=== Section Start ===
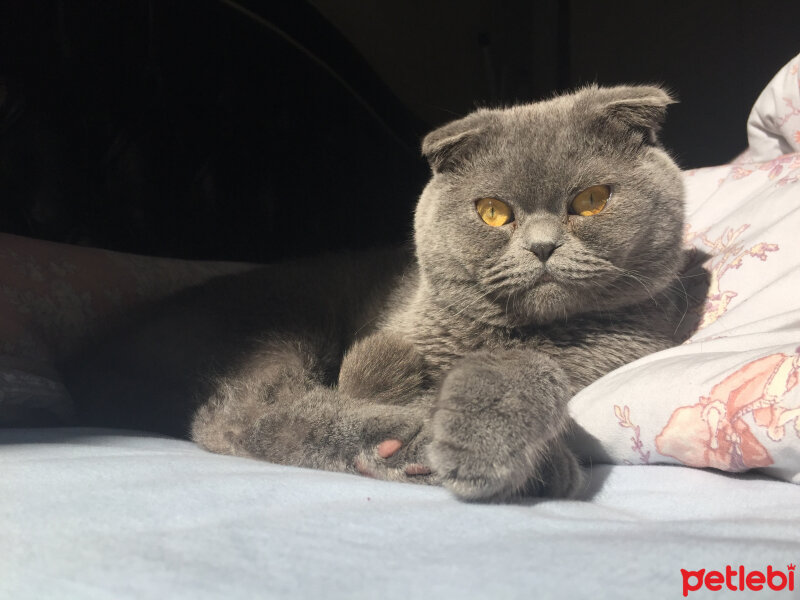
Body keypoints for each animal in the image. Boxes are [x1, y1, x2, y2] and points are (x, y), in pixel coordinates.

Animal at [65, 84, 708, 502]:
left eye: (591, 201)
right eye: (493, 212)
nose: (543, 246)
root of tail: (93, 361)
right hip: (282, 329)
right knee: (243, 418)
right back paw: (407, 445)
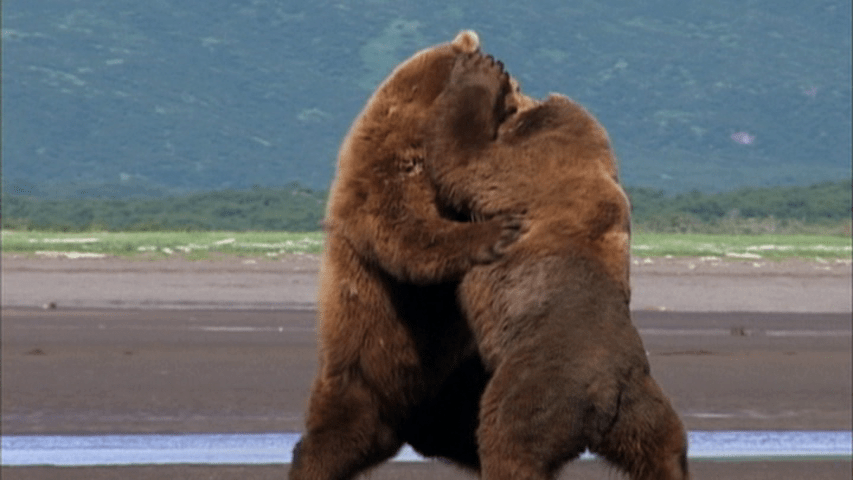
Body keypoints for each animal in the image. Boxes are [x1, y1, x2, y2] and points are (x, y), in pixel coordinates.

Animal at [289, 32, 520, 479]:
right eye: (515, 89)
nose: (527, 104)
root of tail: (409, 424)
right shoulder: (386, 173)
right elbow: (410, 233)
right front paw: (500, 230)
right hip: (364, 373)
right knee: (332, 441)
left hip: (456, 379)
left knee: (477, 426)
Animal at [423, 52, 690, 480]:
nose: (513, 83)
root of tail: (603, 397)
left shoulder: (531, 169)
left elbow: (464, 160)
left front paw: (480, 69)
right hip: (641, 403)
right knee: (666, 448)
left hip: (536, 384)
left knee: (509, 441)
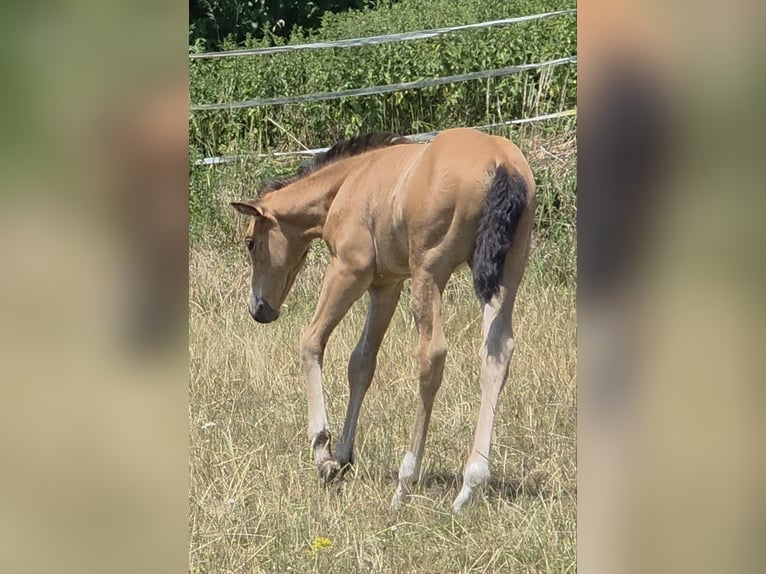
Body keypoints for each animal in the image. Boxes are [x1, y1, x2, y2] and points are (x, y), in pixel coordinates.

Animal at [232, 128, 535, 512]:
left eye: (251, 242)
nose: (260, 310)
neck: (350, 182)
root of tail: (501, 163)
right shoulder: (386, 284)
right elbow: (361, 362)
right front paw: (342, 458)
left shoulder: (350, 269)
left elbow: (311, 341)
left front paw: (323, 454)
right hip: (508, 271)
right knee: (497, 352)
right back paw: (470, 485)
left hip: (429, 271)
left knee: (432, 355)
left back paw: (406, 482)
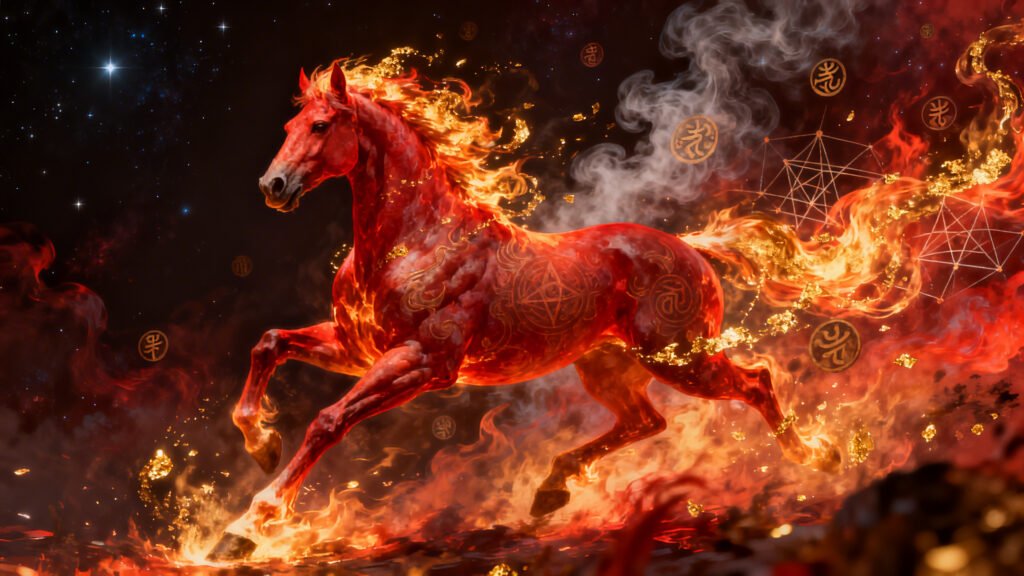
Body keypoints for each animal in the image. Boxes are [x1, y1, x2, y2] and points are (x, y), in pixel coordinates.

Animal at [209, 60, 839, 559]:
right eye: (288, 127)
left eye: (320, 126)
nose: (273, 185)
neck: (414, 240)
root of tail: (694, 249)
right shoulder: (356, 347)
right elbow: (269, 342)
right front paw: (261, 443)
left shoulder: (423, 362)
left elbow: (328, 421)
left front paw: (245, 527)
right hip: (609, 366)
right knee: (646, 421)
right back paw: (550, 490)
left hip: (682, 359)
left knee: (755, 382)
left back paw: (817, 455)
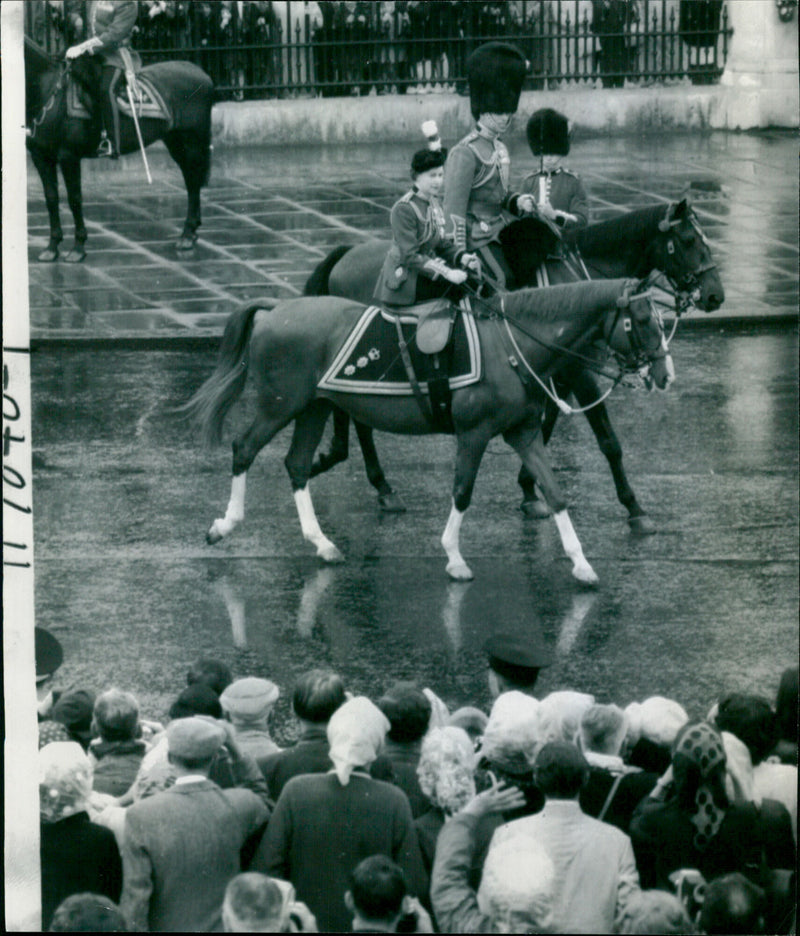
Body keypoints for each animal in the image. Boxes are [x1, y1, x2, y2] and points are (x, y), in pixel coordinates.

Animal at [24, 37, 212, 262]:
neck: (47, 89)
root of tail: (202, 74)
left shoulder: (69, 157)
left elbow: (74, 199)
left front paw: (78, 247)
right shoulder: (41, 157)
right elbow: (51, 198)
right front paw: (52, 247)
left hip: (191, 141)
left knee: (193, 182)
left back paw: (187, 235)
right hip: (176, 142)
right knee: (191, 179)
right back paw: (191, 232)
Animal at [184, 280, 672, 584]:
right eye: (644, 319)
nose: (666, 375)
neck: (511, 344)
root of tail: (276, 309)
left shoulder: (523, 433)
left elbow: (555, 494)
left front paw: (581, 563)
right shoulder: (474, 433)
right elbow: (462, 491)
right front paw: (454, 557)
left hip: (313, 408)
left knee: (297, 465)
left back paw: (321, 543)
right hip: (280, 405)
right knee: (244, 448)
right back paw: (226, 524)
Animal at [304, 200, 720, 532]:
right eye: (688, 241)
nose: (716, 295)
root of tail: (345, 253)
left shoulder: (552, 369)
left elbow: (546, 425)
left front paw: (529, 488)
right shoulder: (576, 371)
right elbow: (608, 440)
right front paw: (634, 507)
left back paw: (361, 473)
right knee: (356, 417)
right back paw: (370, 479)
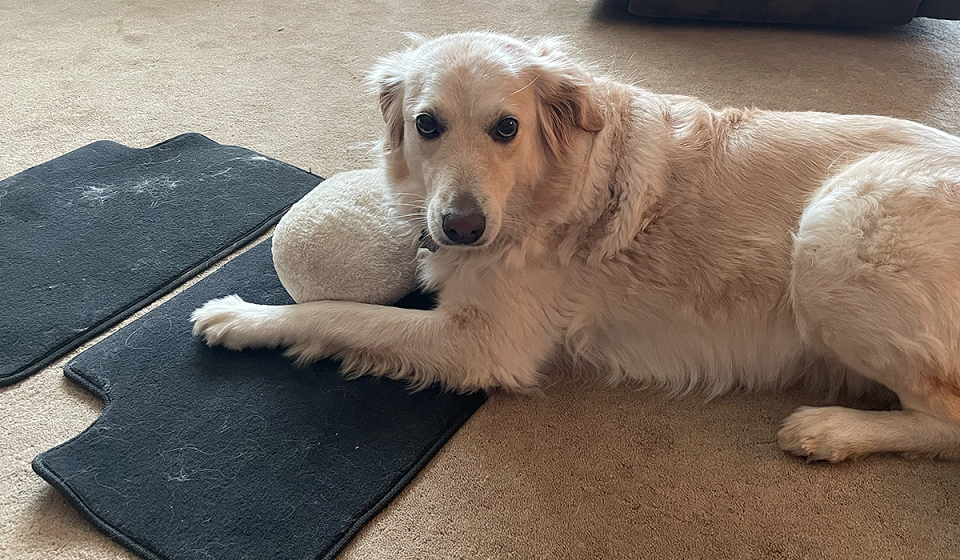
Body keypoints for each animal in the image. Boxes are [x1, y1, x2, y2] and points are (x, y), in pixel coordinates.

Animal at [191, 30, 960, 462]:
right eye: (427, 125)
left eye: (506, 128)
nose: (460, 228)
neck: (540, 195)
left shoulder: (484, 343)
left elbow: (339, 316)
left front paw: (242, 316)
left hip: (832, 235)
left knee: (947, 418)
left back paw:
=== Section End ===
• [EXERCISE INSTRUCTIONS]
Each line of the listing above belongs in the answer exactly as written; the pictures do not.

• [ANSWER TO THIS TASK]
Body keypoints for each animal in the image. Boxes are [x1, y1, x2, y2] and points are (x, y), in pixel coordinates.

Animal at [65, 84, 708, 502]:
left eye: (591, 201)
right eye: (493, 212)
nose: (543, 246)
root of tail: (93, 361)
right hip: (282, 329)
right knee: (243, 418)
right back paw: (407, 445)
Body keypoints for each animal in the image. Boxes are [x1, y1, x2, y2] and points are (x, y), in pixel coordinates.

Animal at [289, 32, 520, 479]:
right eye: (515, 89)
nose: (527, 104)
root of tail: (409, 424)
right shoulder: (386, 173)
right elbow: (410, 233)
right front paw: (500, 230)
right hip: (364, 373)
right knee: (332, 441)
left hip: (456, 379)
left knee: (477, 426)
Animal at [423, 52, 690, 480]:
nose: (513, 83)
root of tail: (603, 397)
left shoulder: (531, 169)
left elbow: (464, 160)
left front paw: (480, 69)
right hip: (641, 403)
right knee: (666, 448)
left hip: (536, 384)
left knee: (509, 441)
Body keypoints for each animal in the image. Boxes are [x1, y1, x2, y2] and points are (x, y), in pixel coordinates.

Animal at [232, 128, 535, 512]:
left eye: (251, 242)
nose: (260, 310)
neck: (350, 182)
root of tail: (501, 163)
right shoulder: (386, 284)
right elbow: (361, 362)
right front paw: (342, 458)
left shoulder: (350, 269)
left elbow: (311, 341)
left front paw: (323, 454)
right hip: (508, 271)
right knee: (497, 352)
right back paw: (470, 485)
left hip: (429, 271)
left knee: (432, 355)
left back paw: (406, 482)
Body keypoints for each animal in the image. Boxes are [x1, y1, x2, y2] and points are (x, y), in pixel coordinates.

Animal at [209, 60, 839, 559]:
right eye: (288, 127)
left eye: (320, 126)
nose: (273, 185)
neck: (414, 240)
root of tail: (694, 249)
right shoulder: (356, 347)
right elbow: (269, 342)
right front paw: (261, 443)
left shoulder: (423, 362)
left elbow: (328, 421)
left front paw: (245, 527)
right hip: (609, 366)
right knee: (646, 421)
right back paw: (550, 490)
left hip: (682, 359)
left knee: (755, 382)
left back paw: (817, 455)
Body keypoints for each animal in the image. Boxes are [x1, y1, x2, y2] and points are (x, y), in pixel coordinates.

Animal at [24, 37, 212, 262]:
neck: (47, 89)
root of tail: (202, 74)
left shoulder: (69, 157)
left elbow: (74, 199)
left front paw: (78, 247)
right shoulder: (41, 157)
right elbow: (51, 198)
right front paw: (52, 247)
left hip: (191, 141)
left knee: (193, 182)
left back paw: (187, 235)
right hip: (176, 142)
right knee: (191, 179)
right back paw: (191, 232)
Animal at [184, 280, 672, 584]:
right eye: (644, 319)
nose: (666, 375)
neck: (511, 344)
root of tail: (276, 309)
left shoulder: (523, 433)
left elbow: (555, 494)
left front paw: (581, 563)
right shoulder: (474, 433)
right elbow: (462, 491)
right front paw: (454, 557)
left hip: (313, 408)
left knee: (297, 465)
left back paw: (321, 543)
right hip: (280, 405)
right knee: (244, 448)
right back paw: (226, 524)
Animal at [304, 200, 720, 532]:
right eye: (688, 241)
nose: (716, 295)
root of tail: (345, 253)
left shoulder: (552, 369)
left elbow: (546, 425)
left front paw: (529, 488)
right shoulder: (576, 371)
right elbow: (608, 440)
right front paw: (634, 507)
left back paw: (361, 473)
right knee: (356, 417)
right back paw: (370, 479)
Body keypoints for each animal in the image. Boxes are [x1, y1, x2, y2] and points are (x, y), in pixel coordinates.

Animal at [191, 30, 960, 462]:
right eye: (427, 125)
left eye: (506, 128)
nose: (460, 228)
neck: (540, 195)
left shoulder: (484, 343)
left elbow: (339, 316)
left front paw: (242, 316)
left hip: (832, 235)
left knee: (947, 418)
left back paw:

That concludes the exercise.